Die Fragen nach der Ästhetik, dem Leute-Ansprechen, und ob das mit dem Handy vielleicht nur ne Ausrede gewesen war, behielt Anders für sich. Vergessen würde er sie aber nicht. Anders konnte schweigen. Doch noch besser konnte er sich erinnern, so viel stand fest.

Draussen schlug den beiden die Kälte entgegen und der Wind die Tür vom Bäcker zu.
Anders zog sofort den Reißverschluss seine Jacke hoch und vergrub das Kinn im Kragen.
Ernst zog die Schultern hoch und steckte die Hände tief in die Taschen.

"Verpisst euch doch ins Paralleluniversum!!"

schrie eine zu kalt gekleidete, nervöse und wahrscheinlich dorgenkonsumierende Person ihnen vom Straßenrand aus zu.

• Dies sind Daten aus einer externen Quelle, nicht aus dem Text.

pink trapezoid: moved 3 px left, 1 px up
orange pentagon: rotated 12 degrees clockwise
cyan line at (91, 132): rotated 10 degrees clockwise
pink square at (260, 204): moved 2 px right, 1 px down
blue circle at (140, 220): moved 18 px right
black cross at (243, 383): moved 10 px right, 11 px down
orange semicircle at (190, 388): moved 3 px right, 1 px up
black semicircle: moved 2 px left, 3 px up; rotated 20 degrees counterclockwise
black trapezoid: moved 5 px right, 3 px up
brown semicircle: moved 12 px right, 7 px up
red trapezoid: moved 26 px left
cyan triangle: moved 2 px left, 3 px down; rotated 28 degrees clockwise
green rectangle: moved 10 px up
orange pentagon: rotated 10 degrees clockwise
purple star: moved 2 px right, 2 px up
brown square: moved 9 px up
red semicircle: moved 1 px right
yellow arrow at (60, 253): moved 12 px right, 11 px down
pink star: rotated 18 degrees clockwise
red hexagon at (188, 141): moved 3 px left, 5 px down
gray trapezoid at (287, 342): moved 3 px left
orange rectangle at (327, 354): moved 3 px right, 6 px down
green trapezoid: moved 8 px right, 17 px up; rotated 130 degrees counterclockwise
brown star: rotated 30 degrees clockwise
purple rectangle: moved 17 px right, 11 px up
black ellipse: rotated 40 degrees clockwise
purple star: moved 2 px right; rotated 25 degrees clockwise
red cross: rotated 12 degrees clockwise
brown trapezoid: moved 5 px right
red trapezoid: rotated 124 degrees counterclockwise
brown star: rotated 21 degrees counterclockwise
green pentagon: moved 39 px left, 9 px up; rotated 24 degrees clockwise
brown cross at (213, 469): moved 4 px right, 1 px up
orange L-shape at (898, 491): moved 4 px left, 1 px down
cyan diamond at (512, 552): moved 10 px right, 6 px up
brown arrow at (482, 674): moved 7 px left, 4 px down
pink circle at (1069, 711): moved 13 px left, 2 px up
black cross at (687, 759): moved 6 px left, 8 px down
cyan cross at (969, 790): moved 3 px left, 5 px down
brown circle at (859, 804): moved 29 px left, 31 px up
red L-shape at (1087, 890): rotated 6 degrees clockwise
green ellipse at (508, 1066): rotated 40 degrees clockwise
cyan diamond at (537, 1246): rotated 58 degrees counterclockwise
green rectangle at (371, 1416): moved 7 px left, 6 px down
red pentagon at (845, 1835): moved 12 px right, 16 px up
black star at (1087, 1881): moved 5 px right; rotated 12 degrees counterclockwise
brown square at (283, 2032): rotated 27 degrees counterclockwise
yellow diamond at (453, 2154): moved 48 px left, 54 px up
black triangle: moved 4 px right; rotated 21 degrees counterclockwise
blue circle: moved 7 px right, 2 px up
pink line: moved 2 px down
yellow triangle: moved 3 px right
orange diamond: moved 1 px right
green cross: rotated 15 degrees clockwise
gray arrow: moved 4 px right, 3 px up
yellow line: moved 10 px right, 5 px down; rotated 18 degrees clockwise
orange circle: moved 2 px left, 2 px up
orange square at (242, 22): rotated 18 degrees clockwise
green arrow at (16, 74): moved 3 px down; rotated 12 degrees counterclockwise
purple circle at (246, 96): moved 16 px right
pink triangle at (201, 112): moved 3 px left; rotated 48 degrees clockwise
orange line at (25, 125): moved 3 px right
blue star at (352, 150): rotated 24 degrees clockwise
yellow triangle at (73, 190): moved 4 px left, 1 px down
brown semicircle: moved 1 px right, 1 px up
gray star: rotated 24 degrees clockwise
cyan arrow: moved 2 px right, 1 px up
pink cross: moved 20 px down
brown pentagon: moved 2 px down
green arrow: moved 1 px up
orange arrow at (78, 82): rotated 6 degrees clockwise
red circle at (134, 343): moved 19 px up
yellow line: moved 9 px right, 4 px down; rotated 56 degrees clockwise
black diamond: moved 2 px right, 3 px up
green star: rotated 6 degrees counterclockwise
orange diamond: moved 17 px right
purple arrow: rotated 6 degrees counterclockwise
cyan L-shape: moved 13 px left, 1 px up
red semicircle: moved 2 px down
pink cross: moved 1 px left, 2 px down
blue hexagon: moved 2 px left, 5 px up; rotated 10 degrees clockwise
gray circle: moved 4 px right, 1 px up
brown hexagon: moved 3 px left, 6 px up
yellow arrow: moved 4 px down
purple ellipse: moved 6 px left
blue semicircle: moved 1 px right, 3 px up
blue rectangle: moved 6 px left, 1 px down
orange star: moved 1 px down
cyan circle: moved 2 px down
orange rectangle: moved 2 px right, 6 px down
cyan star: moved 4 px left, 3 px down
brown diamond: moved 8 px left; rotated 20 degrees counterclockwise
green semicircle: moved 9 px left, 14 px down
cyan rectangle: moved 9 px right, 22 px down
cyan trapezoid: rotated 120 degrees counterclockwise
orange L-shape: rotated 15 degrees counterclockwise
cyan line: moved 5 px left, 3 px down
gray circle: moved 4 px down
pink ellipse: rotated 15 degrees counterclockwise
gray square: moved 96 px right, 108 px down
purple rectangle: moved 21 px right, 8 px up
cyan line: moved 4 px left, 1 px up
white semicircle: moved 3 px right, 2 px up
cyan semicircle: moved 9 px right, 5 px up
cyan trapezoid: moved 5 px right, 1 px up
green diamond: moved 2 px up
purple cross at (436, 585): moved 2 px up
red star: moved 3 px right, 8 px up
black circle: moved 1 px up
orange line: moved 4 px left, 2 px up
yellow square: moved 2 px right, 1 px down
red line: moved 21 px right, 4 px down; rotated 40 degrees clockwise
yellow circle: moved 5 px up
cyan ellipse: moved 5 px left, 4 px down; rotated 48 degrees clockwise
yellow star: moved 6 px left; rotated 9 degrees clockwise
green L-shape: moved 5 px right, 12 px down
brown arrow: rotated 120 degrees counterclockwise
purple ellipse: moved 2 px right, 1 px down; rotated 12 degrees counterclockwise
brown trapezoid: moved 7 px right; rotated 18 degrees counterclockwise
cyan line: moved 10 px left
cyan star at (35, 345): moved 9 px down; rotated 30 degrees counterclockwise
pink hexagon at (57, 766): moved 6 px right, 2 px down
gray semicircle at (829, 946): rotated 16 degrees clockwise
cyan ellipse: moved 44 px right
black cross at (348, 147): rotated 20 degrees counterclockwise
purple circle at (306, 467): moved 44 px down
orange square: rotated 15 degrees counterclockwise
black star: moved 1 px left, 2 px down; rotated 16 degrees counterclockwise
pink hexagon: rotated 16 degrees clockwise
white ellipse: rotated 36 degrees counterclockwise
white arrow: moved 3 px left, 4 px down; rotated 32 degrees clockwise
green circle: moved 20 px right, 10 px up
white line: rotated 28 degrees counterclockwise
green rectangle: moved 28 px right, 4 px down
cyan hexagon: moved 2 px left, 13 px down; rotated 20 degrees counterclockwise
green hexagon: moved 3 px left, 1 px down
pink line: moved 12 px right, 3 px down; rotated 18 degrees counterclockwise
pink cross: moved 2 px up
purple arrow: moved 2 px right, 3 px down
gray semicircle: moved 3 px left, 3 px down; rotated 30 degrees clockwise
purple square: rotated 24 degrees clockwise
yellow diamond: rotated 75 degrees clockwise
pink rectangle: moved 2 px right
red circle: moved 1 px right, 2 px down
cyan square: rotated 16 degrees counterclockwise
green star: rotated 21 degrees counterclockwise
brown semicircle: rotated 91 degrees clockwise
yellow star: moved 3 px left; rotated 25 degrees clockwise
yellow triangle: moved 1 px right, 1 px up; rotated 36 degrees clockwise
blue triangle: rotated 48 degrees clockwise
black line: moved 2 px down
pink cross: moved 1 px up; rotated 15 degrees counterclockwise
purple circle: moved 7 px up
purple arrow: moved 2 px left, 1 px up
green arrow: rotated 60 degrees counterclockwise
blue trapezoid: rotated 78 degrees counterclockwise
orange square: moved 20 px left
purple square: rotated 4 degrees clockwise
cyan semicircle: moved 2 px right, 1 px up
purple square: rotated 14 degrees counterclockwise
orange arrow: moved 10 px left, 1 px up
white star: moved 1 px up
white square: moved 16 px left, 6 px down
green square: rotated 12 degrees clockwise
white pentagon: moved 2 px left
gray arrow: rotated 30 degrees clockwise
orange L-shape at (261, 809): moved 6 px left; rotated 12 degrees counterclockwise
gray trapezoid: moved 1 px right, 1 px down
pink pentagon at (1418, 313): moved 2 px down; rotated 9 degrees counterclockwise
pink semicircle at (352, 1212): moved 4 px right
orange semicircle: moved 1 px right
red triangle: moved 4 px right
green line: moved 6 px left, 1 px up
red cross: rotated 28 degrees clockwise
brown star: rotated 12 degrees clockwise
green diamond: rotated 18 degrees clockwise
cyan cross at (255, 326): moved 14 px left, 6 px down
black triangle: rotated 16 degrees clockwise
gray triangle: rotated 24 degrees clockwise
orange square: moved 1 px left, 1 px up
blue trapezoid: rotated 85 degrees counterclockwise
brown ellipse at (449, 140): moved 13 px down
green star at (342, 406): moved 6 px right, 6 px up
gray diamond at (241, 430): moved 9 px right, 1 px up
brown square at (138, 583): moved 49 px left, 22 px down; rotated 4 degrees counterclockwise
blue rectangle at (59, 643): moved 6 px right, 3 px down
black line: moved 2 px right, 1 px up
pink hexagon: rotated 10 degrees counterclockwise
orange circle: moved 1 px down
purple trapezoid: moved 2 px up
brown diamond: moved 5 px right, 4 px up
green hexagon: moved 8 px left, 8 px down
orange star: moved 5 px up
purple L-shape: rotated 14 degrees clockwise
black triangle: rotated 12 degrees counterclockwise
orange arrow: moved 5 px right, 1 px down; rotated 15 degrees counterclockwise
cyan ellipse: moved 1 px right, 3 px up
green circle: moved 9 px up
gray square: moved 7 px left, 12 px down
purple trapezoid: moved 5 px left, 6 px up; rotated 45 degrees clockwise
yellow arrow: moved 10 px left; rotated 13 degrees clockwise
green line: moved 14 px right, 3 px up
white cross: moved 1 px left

'Vielleicht wär das ja auch gar nicht so schlecht.', dachte Anders.

Ernst sagte halblaut: "Das ist aber schon irgendwie philosophisch. Mit dem Paralleluniversum meine ich."
Anders zuckte die Schultern.

Plötzlich blieb Ernst stehen.
Er spähte in ein Schaufenster, in dem einige Drucke und Gemälde und anderer kreativer Kram standen. Das war Anders noch nie so richtig aufgefallen, obwohl er so oft hier entlang ging. Sah ganz hübsch aus eigentlich.
Und ein Bild zeigte ein realistisch gemaltes Huhn, das mit apathischem Blick auf dem Ozean schwamm. Wie eine Möve.

Anders lächelte.

Bestimmt gab es auch ein Parraleluniversum, da waren Möven Hühner und Hühner Möven und der Rest war alles gleich. Wer weiß, was es noch alles gibt. Oder ob das hier schon alles reicht?